A former funeral home owner has been sentenced along with her mum after the pair dissected corpses and sold body parts without any consent.
Megan Hess, 46, and her mother Shirly Koch, 69, dissected 560 corpses between 2010 and 2018 in Colorado, US.
Hess, who ran the Sunset Mesa Funeral Home in the town of Montrose, charged families up to $1,000 (£834) for cremations that she did not carry out, prosecutors said.
They also said that while a number of the bodies dissected and sold were believed to have been cremated, in other cases Hess offered part cremations free of change in exchange for body part donations.
With the assistance of her mother, Hess then sold parts to medical training companies which did not know the body parts had been fraudulently acquired.
Prosecutors said that in some cases, entire bodies were sold off.
Hess also extracted and sold the gold teeth of some of the deceased.
An FBI investigation found Hess forged dozens of body-donor consent forms before selling various heads, arms, spines and legs to medical research.
It is legal in the US to donate organs, but not to sell them.
Hess was sentenced to 20 years in jail for her crimes, while Koch was sentenced to 15 years behind bars.
She then sold body parts, including arms, legs and heads, through Donor Services - a side business she ran on the same premises.
A number of relatives who had used Hess for cremations later learned they had received back ashes mixed with the remains of other people.
Leonard Carollo, the FBI's special agent in charge in Denver, said in a statement that the two women preyed on vulnerable victims who turned to them in a “time of grief and sadness”.
"But instead of offering guidance, these greedy women betrayed the trust of hundreds of victims and mutilated their loved ones,” he continued.

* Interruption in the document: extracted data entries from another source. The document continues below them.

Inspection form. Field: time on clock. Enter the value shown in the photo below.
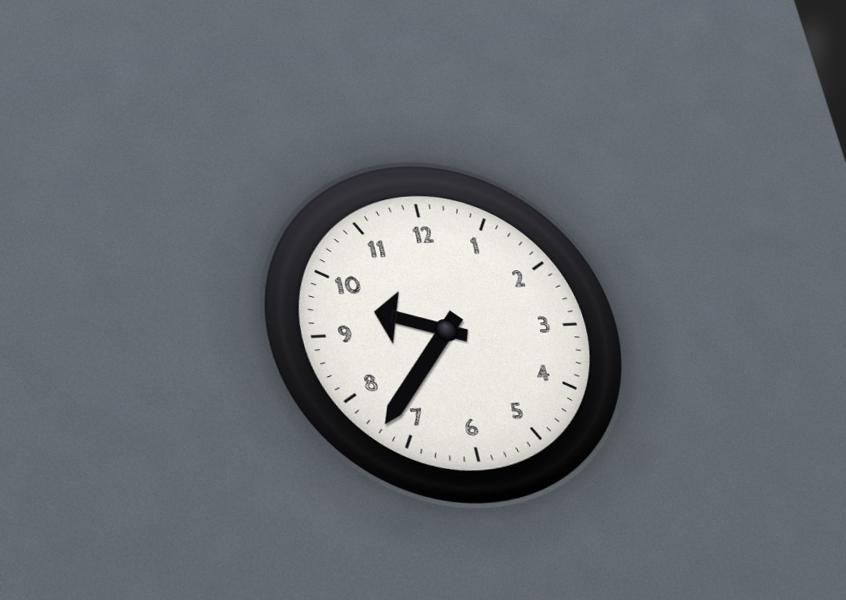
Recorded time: 9:37
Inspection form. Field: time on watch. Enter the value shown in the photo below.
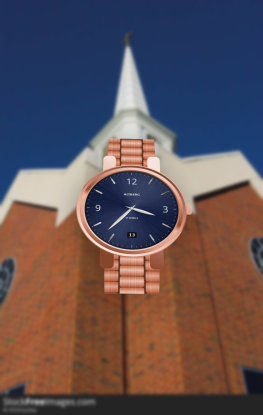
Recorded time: 3:37
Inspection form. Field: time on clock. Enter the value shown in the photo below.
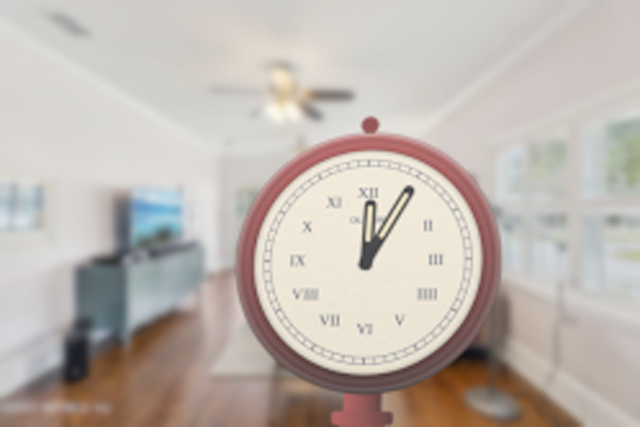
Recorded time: 12:05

The court case was prompted by an investigation by Reuters, which resulted in an FBI raid of the home in 2018.
The mother and daughter’s sentencing hearing took place on Tuesday.
According to the Denver Post, a victim statement read by Nancy Overhoff said: "When Megan stole my mom's heart, she broke mine.”
Another victim, Erin Smith, said: "We came today to hear the handcuffs click."
Judge Christine Arguello described the case as the “most emotionally draining case I have ever experienced on the bench” as she ordered the two women be sent to prison immediately.